* DOCUMENT PASSAGE:

I got gdb here, so if you tell me what infos you need, I cann see if I
can get them.
> What is almost certainly happening is we are moving past the end of
> the buffer we've read in (ie. the one pointed to by "ablock" below).
> This is likely because of either corruption in values in the buffer
> itself which repair has not catered for, or corruption of some other
> related control value we're using (many of these will be hanging off
> the "mp" variable you see in the stack trace.
> If you can figure out whats causing the pointer to walk past the end
> of the buffer, you've nailed the problem.
I think is is wrong metadata. I resized the filesystem without any
errors but this could be the reason for that.
> Hmmm, what else? From the trace we can see we're walking the by-block
> freespace btree in the ninth allocation group, and in particular we're
> up to (ag-relative) block number 338 (you can use the xfs_db "convert"
> command to get the real disk address - iirc, theres an example on the
> man page describing how to do that). For a quick fix, you may be able
> to zero that block using xfs_db/dd, but it'd be even better to figure
> out the underlying cause of the segv...
I got a full backup of the filesystem, so there is no need to fix the
filesystem, but it could be intresting for you to fix xfs_repair to make
it not saegfault on similar filesystems.

* RECORDS SUPPLIED:
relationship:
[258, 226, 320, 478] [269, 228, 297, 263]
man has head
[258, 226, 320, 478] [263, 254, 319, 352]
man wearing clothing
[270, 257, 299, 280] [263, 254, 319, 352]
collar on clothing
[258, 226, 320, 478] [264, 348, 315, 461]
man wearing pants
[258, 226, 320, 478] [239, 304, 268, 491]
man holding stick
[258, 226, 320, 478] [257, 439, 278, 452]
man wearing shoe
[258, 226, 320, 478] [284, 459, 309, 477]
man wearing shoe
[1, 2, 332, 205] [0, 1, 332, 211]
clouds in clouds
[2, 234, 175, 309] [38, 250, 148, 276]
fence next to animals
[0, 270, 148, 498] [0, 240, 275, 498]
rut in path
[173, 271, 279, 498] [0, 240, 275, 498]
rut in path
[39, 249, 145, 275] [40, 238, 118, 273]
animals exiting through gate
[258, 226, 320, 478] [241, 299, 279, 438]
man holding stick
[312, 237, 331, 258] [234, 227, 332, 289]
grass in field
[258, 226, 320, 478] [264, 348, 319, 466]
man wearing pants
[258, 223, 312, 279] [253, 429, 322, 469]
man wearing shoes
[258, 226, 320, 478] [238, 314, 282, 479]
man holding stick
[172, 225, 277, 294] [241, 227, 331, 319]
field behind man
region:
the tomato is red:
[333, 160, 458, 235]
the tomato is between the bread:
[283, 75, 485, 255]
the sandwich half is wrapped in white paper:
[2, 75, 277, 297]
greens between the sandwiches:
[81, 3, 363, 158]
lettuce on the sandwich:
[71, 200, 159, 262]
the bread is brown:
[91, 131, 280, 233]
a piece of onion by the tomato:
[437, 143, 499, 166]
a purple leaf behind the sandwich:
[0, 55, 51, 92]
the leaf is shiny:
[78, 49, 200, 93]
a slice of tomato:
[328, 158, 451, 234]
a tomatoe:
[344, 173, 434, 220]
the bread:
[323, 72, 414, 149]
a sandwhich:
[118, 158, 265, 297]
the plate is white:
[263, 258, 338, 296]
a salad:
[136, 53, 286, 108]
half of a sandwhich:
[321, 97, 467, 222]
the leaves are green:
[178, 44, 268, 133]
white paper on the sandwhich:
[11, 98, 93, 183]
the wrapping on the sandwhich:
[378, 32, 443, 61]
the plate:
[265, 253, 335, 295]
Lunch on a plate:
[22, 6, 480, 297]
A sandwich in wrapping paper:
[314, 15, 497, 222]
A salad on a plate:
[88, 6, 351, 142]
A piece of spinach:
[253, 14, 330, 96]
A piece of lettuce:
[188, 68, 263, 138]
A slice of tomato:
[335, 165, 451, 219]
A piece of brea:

* EXERCISE A:
Using the xfs_repair thread above, answer these:
(i) According to the quoted reply, which variable in the stack trace do many of the related control values hang off?
(ii) Which allocation group's by-block freespace btree is being walked, and what ag-relative block number has been reached?
(iii) What does the poster say they have of the filesystem, which removes the need to fix it?
* EXERCISE B: Could you extend the xfs_repair thread with a few more lines that pick up after its final sentence?

* EXERCISE OUTPUT A:
(i) The "mp" variable.
(ii) The ninth allocation group, at block number 338.
(iii) A full backup of the filesystem.

* EXERCISE OUTPUT B:
The b-variable it at 65536, so it is the following line from xfs_check
where xfs_repair has his problems:
block 9/65536 out of range
Could we perhaps add a safety-check for get_agbno_state to make it no
touch such blocks with these errors?
> > (gdb) bt
> > #0 0x0807918f in scanfunc_bno (ablock=0x405bd000, level=0, bno=338,
> > agno=9, suspect=0, isroot=1) at scan.c:569
> > #1 0x0807760a in scan_sbtree (root=338, nlevels=1, agno=9, suspect=0,
> > func=0x8078d05 <scanfunc_bno>, isroot=1) at scan.c:84
> > #2 0x0807b401 in scan_ag (agno=9) at swab.h:125
> > #3 0x0806570f in phase2 (mp=0xbfffdc70) at phase2.c:149
> > #4 0x0807c9e9 in main (argc=2, argv=0xbfffdc70) at xfs_repair.c:506
> > ...
> > Phase 2 - using internal log
> > - zero log...
> > - scan filesystem freespace and inode maps...